Humans translate into conscious thought and decisions the impulses that are common to most mammals: sex, food, parenting... We view these thoughts and decisions as being the products of our own volitional thought processes (and in some ways they actually are), but we often arrive at the same decisions an animal would make. Procreate with the most viable mate we can find, eat the tastiest food, do what we can to make sure our offspring make it to adulthood.
When we see animals making such "decisions" and taking actions like caring for their offspring, we say to ourselves, "aw, how cute, the mommy wants her baby to be strong and happy someday, just like what we want for our children." But it's not that the animal is similar to a human; it's that the human is actually still an animal.
"Dad, what do you think about all the time? You're always thinking all the time."

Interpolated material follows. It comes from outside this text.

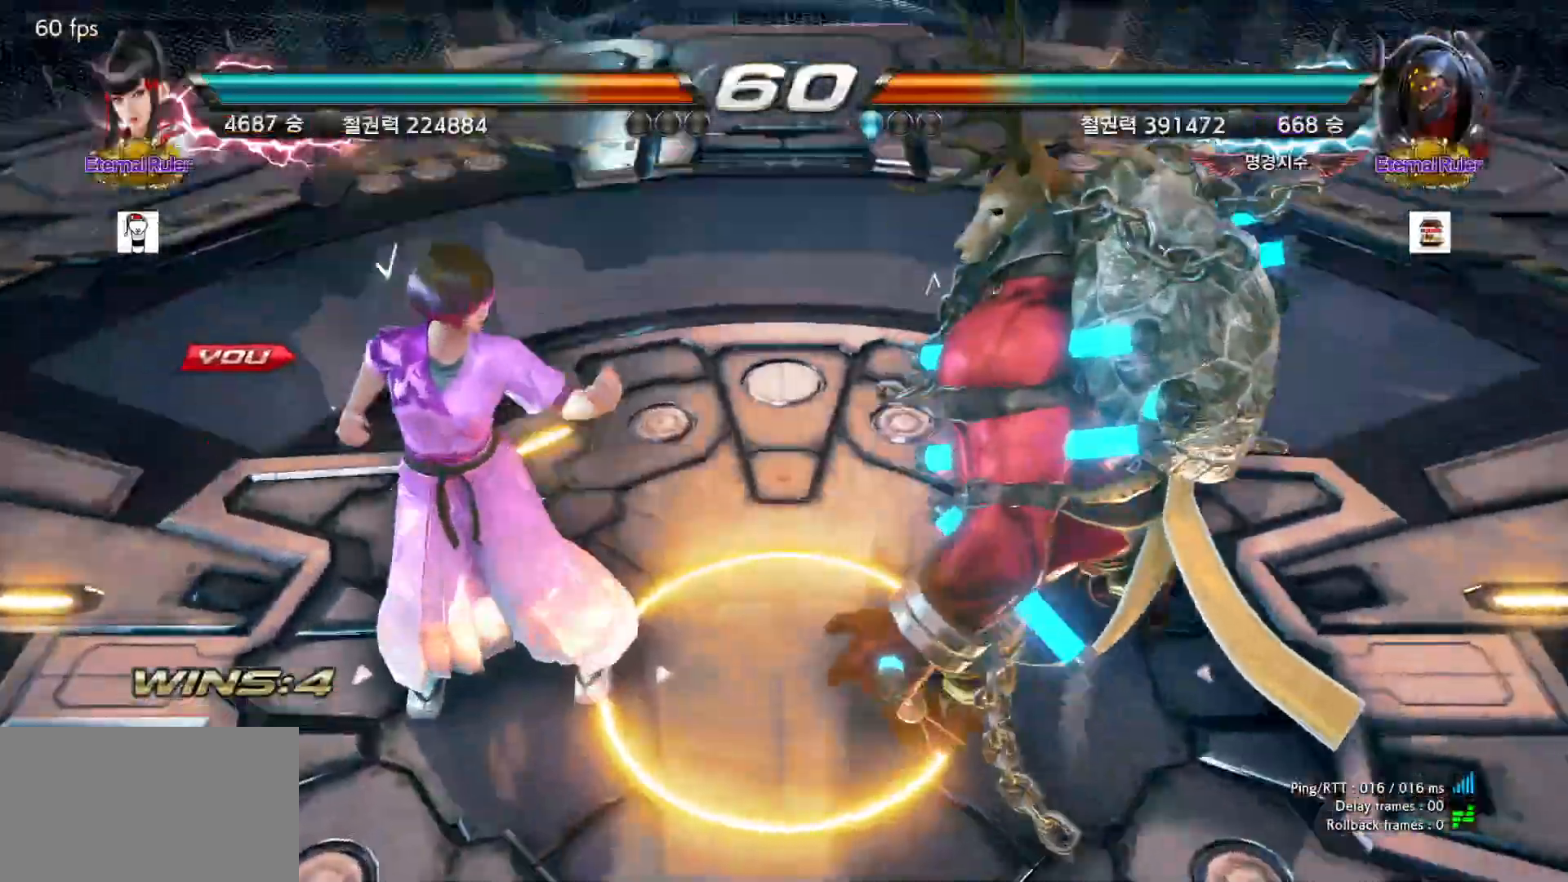
{"buttons": [], "left_stick": "center", "events": []}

"Ohh, all kinds of things."
"What about?"
"Oh, about the rain, and about troubles that can happen, and about things in general."
"What things?"
"Oh, about what it's going to be like for you when you grow up."
"What's it going to be like?"
"I don't know. It's just what I think about."
Animals mindlessly eat and hunt and have sex and run away from predators and protect their young. The only reason why evolution made it so that we eat and hunt and have sex and run away from predators and protect our young is because our genome wants us to create another copy of it that will do the same. And that fact doesn't make our lives sad or any less meaningless; it is what creates the context for us to be happy and seek meaning in our existences.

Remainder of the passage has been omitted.